- What to work on
Condense the paragraph that begins "Editing is a difficult process for me" in the blog post on manuscript editing below into two sentences that keep its main facts.

- Document excerpt
━━━━━━

Monday, February 25, 2008

Have a Little Faith in Me

I’m currently in the process of finishing and editing a large project that has put my heart and soul on the line. It means a lot to me and I naturally want it to be a great piece of work that inspires and influences many lives. What author doesn’t? So, like any good author I send my manuscript out for others to read and give me their opinions on what I’m doing.

Plus, I get hives if anybody mentions the word grammar too loudly in my presence. I know how I want things to feel, but I trust others to tell me how they should look on the page in terms of spelling and grammar.

Editing is a difficult process for me. I pretty much have to go into analytical mode and I don’t exist there very well. So, sometimes I do my edits on auto pilot. I just go through and make the changes without thinking too much about it. Pretty much the same way I accomplished many very nasty tasks as a nurse— you concentrate on what needs to be done and don’t think about what you’re actually doing.

The other day I think I was becoming a little too trusting and automatic in my edits. I had put my feelings aside, changing and making corrections based on different feedbacks. When I finished the last set of edits, I came across a note the reader had left me at the bottom of the pages she had examined.

In essence it said, “These are my suggestions for you, but remember it’s still your book.”
That gave me a moment’s pause. Had I made changes just because someone else told me to? Had I taken away from the feel of the words as I made corrections to the structure of the words?

I needed to take a step back, turn those feelings on and take another look at my manuscript. Reader feedback is a wonderful thing, but in the end are you left with your work or a band-aided job from pieces of all of your readers and nothing of you?

━━━━━━

- Given material
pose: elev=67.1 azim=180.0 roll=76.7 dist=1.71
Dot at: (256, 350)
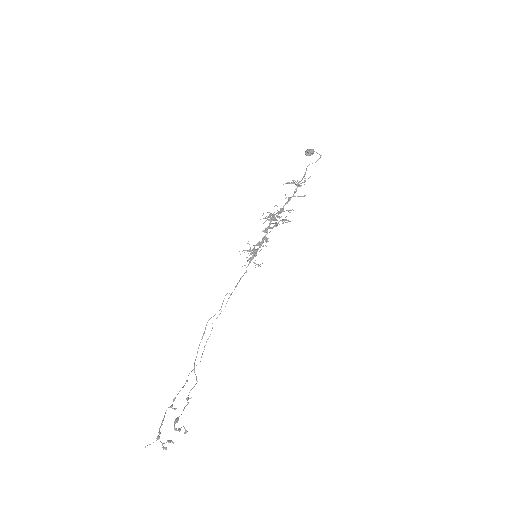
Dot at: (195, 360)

━━━━━━

- Task result
Editing is hard for me because it forces me into an analytical mode where I don't function well, so I sometimes make my changes on autopilot without thinking much about them. I handled many unpleasant tasks as a nurse the same way, focusing on what needed to be done rather than on what I was actually doing.